- Exercise
Your answer should be the exact lines of the data below from the one containing "wall art: none [494,113,600,253]" through the one containing "wall art: none [572,175,763,364]"; please include nothing else.

- Available records

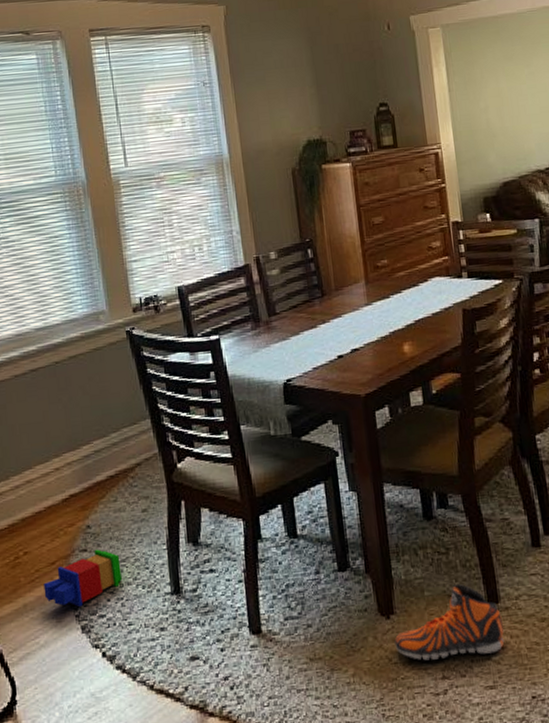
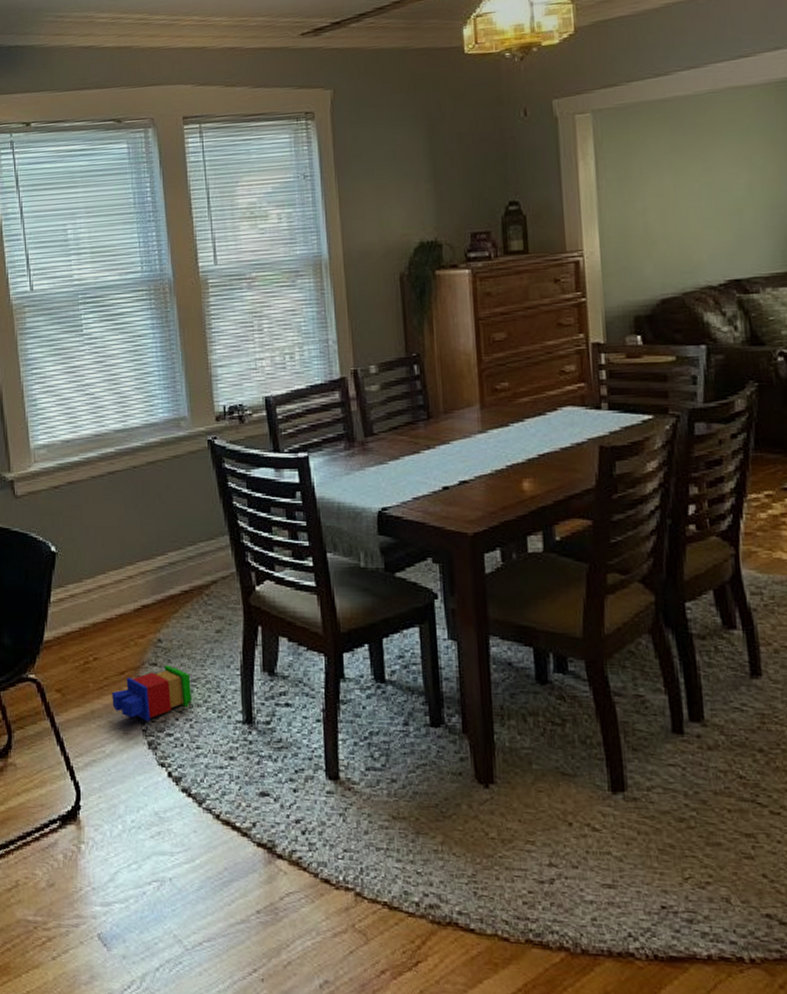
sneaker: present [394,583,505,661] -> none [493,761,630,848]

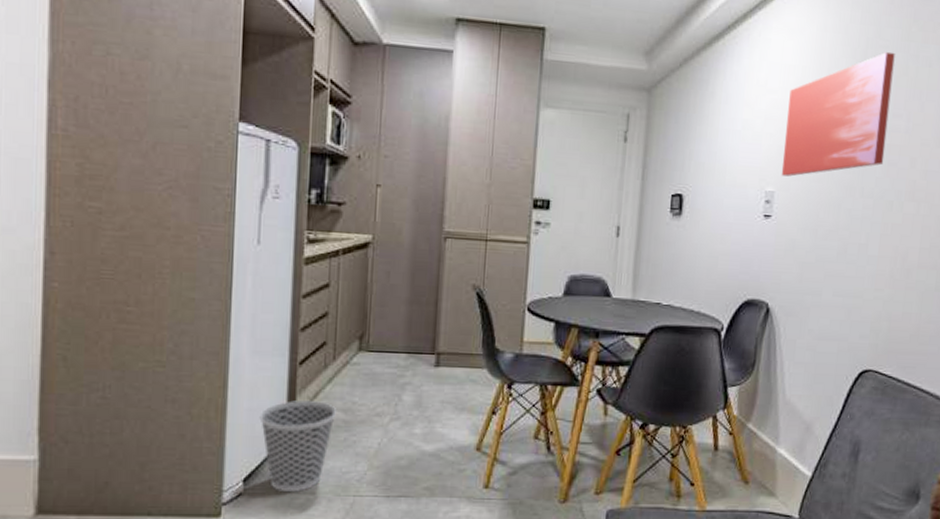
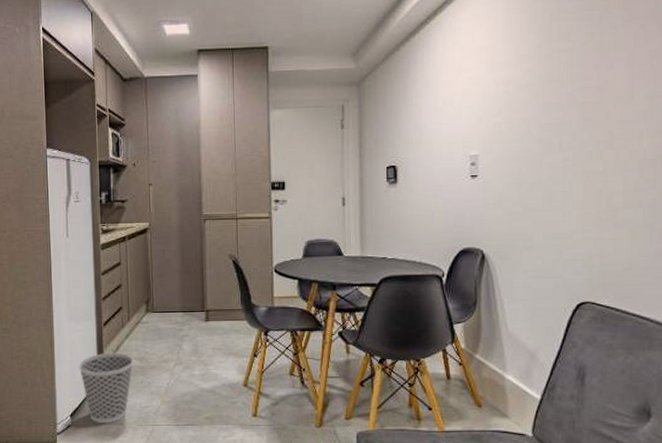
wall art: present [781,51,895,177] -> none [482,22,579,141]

--

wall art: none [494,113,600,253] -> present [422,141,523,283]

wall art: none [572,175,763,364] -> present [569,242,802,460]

...

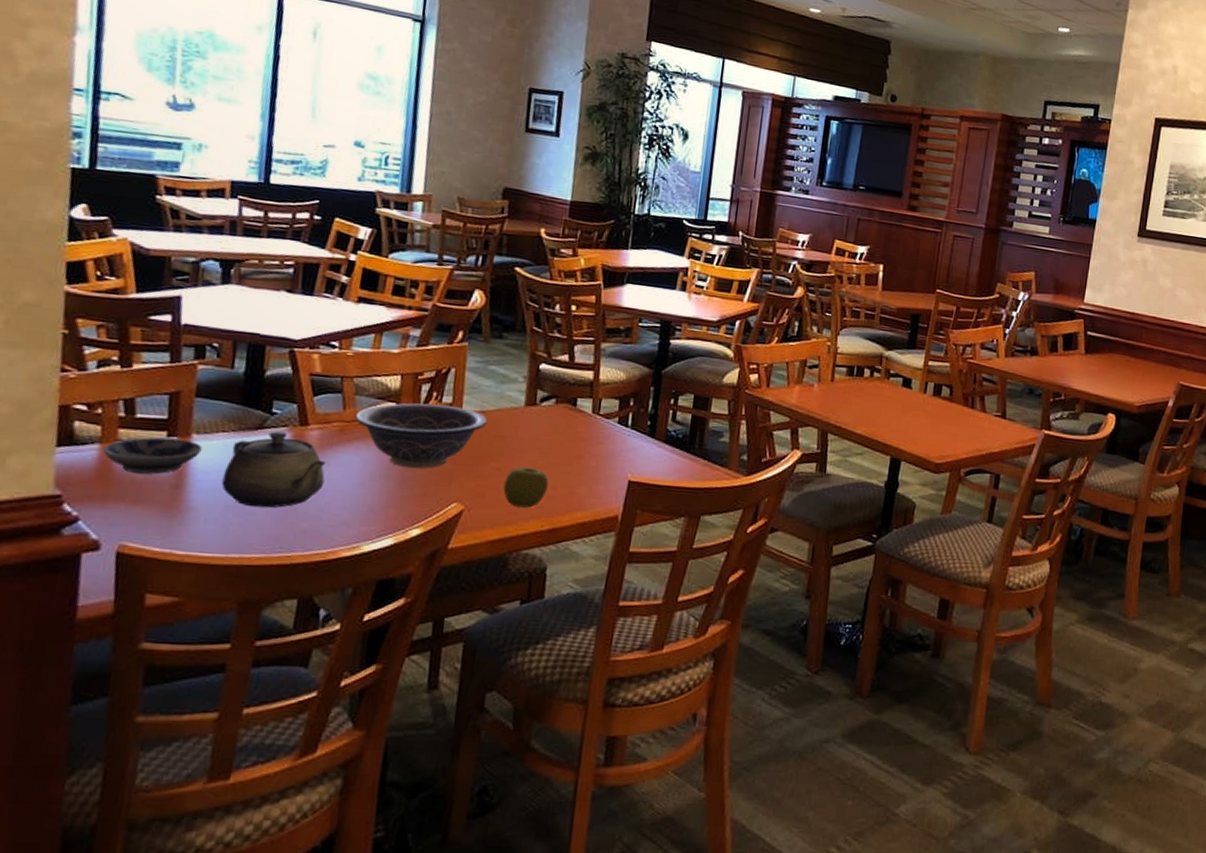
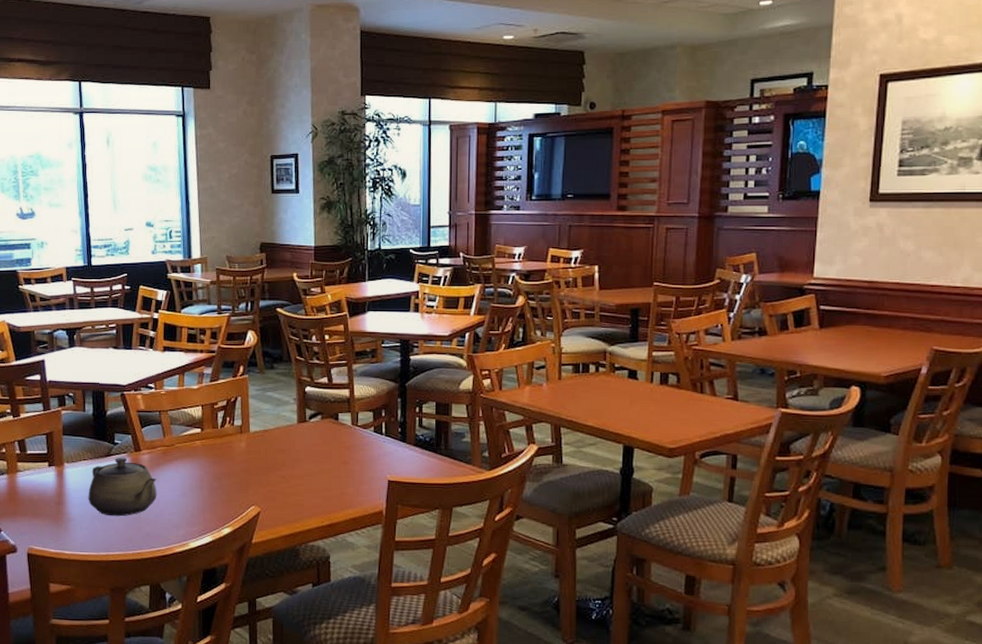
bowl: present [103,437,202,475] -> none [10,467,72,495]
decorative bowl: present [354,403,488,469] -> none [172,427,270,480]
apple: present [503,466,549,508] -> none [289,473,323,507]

- Your response
wall art: none [494,113,600,253] -> present [422,141,523,283]

wall art: none [572,175,763,364] -> present [569,242,802,460]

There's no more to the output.